====== DATA FOR ANALYSIS
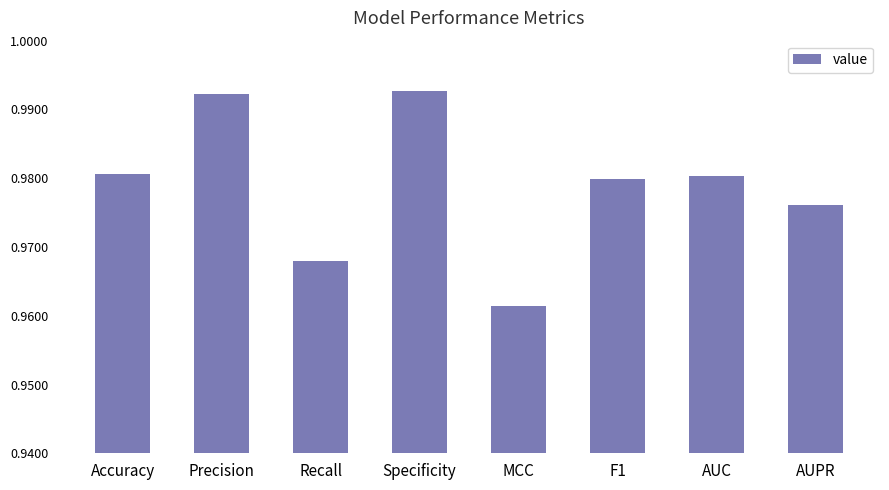

Is it true that the value at Specificity is 1.4?

False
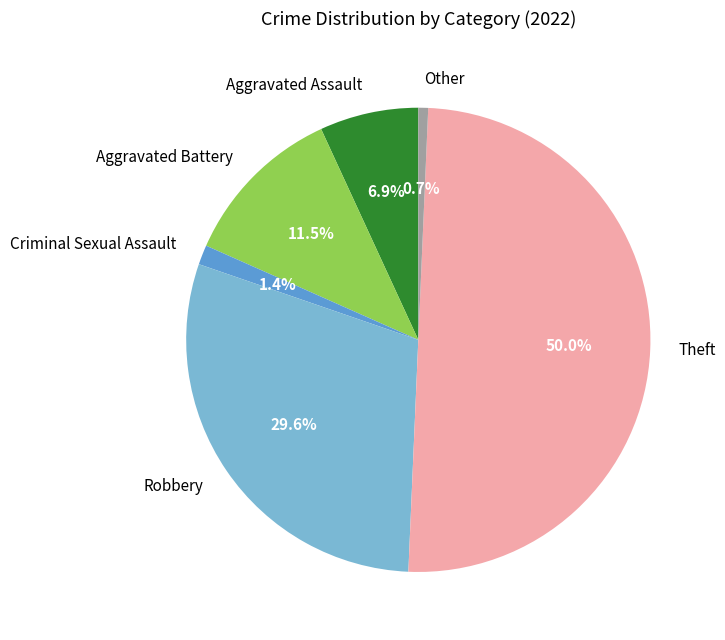

What percentage is NOT represented by Aggravated Battery?

88.5%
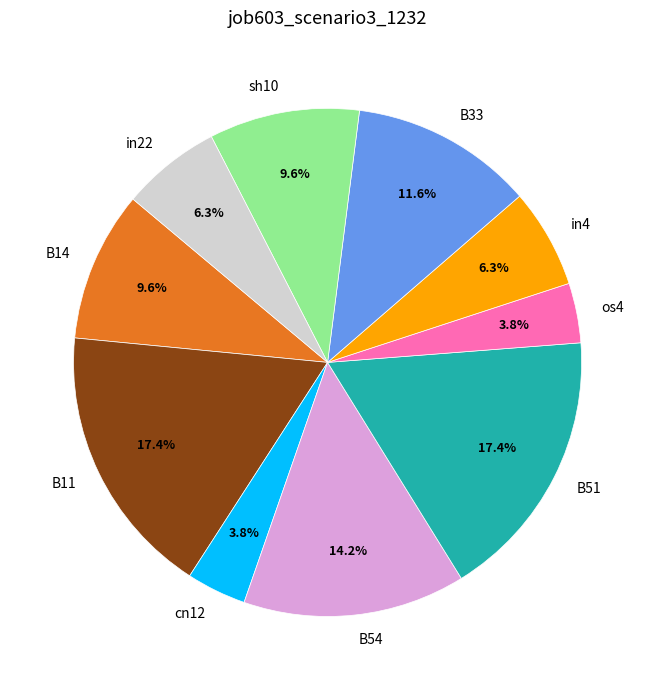

How many segments does this pie chart have?

10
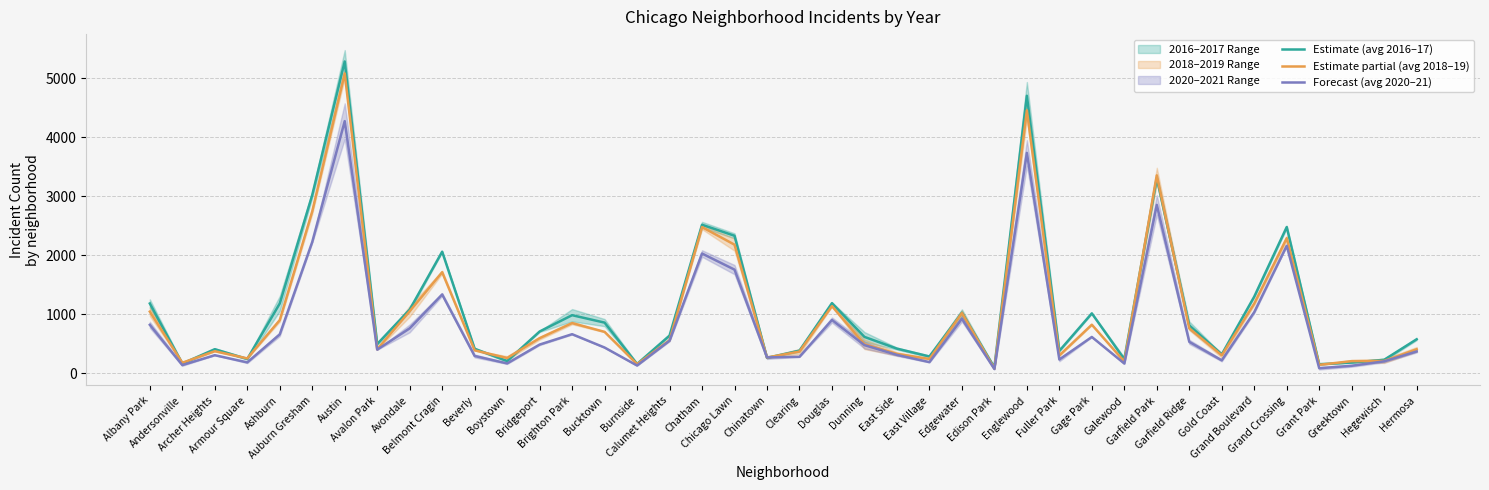

What is the highest value of the Forecast (avg 2020–21) series?

4275.0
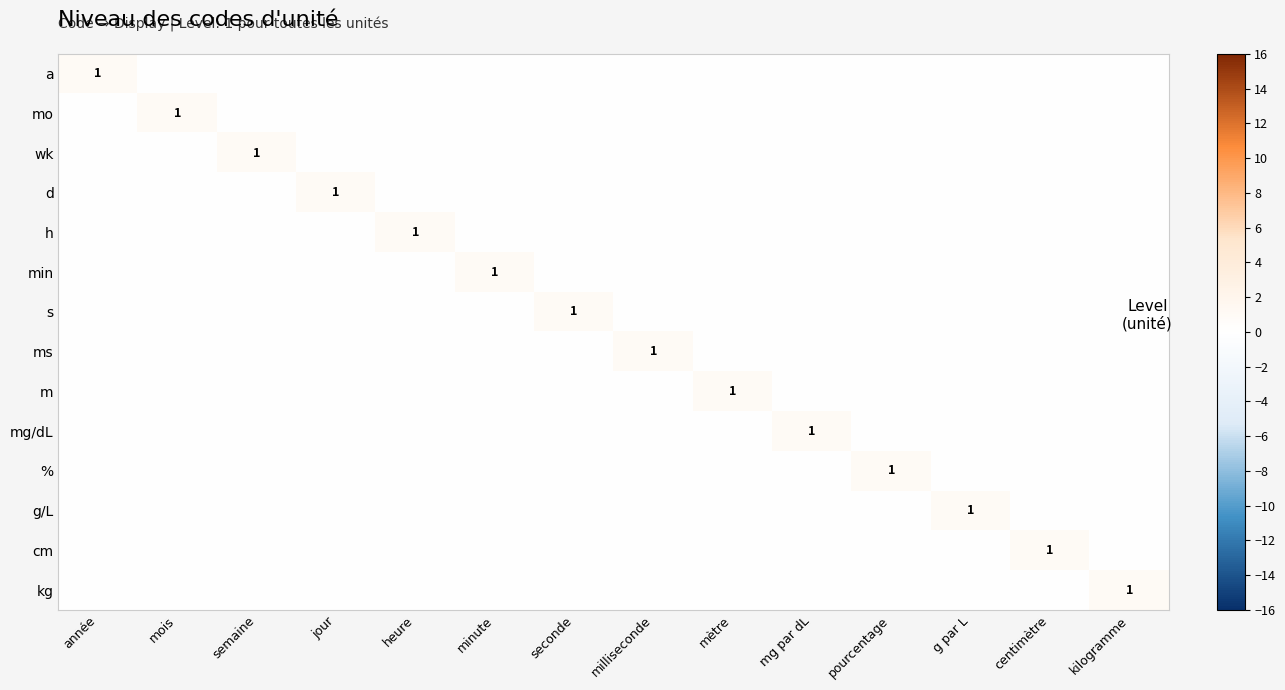

Is it true that ms equals -1 at mètre?

False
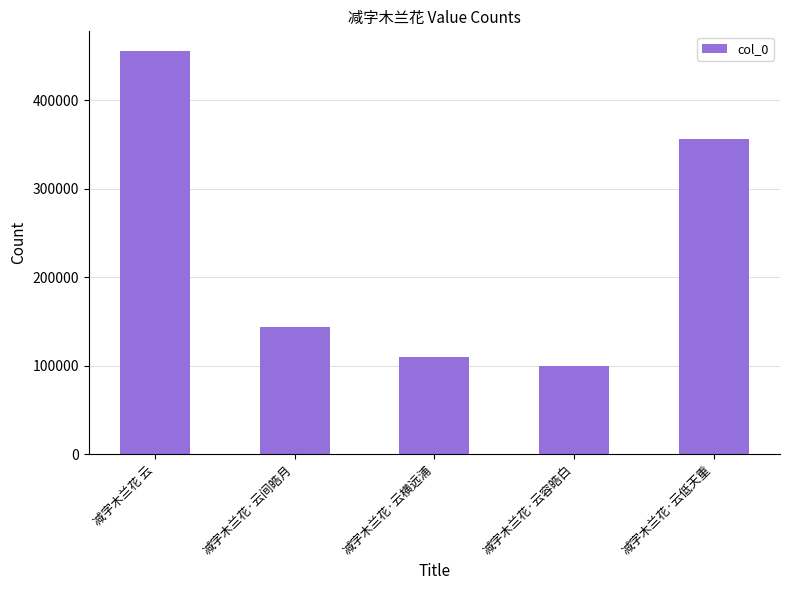

Rank the categories by value from highest to lowest.

减字木兰花 云, 减字木兰花·云低天重, 减字木兰花·云间皓月, 减字木兰花·云横远浦, 减字木兰花·云容皓白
============
**AIM OF THE TASK**
Copy the data from the line with "What percentage is" through the end, replacing "segments" with "slices" and leaving everything else unchanged. Leave out the pictures.

**RESULT OF THE EXERCISE**
What percentage is NOT represented by Aggravated Battery?

88.5%

How many slices does this pie chart have?

10

What is the highest value of the Forecast (avg 2020–21) series?

4275.0

Is it true that ms equals -1 at mètre?

False

Rank the categories by value from highest to lowest.

减字木兰花 云, 减字木兰花·云低天重, 减字木兰花·云间皓月, 减字木兰花·云横远浦, 减字木兰花·云容皓白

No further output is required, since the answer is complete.